TEXTE PROPOSÉ:
Décès de Pierre Cointreau : nécrologie du Comptoir

Publié le 07 novembre 2011 par Pierre

Petit-fils d’Edouard, arrière-petit descendant du mythique Marc-Albert de Cointereaux, le créateur du fameux Cointreau, Pierre Cointreau, président d’honneur du groupe de vins et spiritueux Rémy Cointreau, est décédé lundi 31 octobre 2011 à l’âge de 90 ans. Son foie a été conservé par l’Académie des Sciences pour de plus amples analyses.

La marque angevine Cointreau a su obtenir au travers des âges le respect des piliers de comptoirs mondains, de New York à Tokyo, en passant par Londres et Moscou. Placé en haut de l’étagère, à côté du Whisky Jack Daniels ou du Cognac Henessy, le Cointreau répond toujours présent, parfois avec une légère couche de poussière, mais n’en reste pas moins une valeur sûre, une valeur refuge en ces temps de crise.

CONSIGNES:
A. Pour chacune des affirmations suivantes, indiquez si elle concorde avec la nécrologie, en répondant par oui ou par non et en citant les mots du texte qui tranchent : (i) Pierre Cointreau est mort à l’âge de 90 ans. (ii) Pierre Cointreau était le fils d’Edouard. (iii) Le Cointreau est placé en haut de l’étagère.
B. Reproduisez le passage de la nécrologie qui commence par « Décès de Pierre » et se poursuit jusqu’à « plus amples analyses. ».

DONNÉES ENREGISTRÉES:
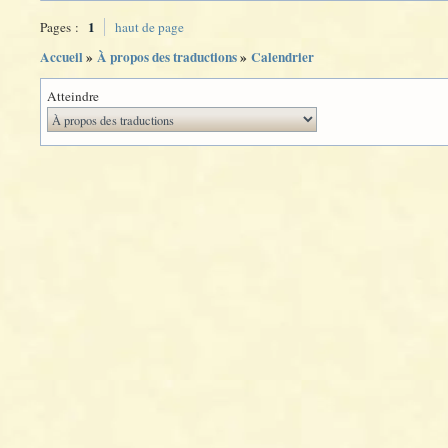
1
Pages :
haut de page
Accueil
»
À propos des traductions
»
Calendrier
Atteindre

CORRIGÉ:
A.
(i) Oui : « est décédé lundi 31 octobre 2011 à l’âge de 90 ans ».
(ii) Non : « Petit-fils d’Edouard ».
(iii) Oui : « Placé en haut de l’étagère ».

B.
Décès de Pierre Cointreau : nécrologie du Comptoir

Publié le 07 novembre 2011 par Pierre

Petit-fils d’Edouard, arrière-petit descendant du mythique Marc-Albert de Cointereaux, le créateur du fameux Cointreau, Pierre Cointreau, président d’honneur du groupe de vins et spiritueux Rémy Cointreau, est décédé lundi 31 octobre 2011 à l’âge de 90 ans. Son foie a été conservé par l’Académie des Sciences pour de plus amples analyses.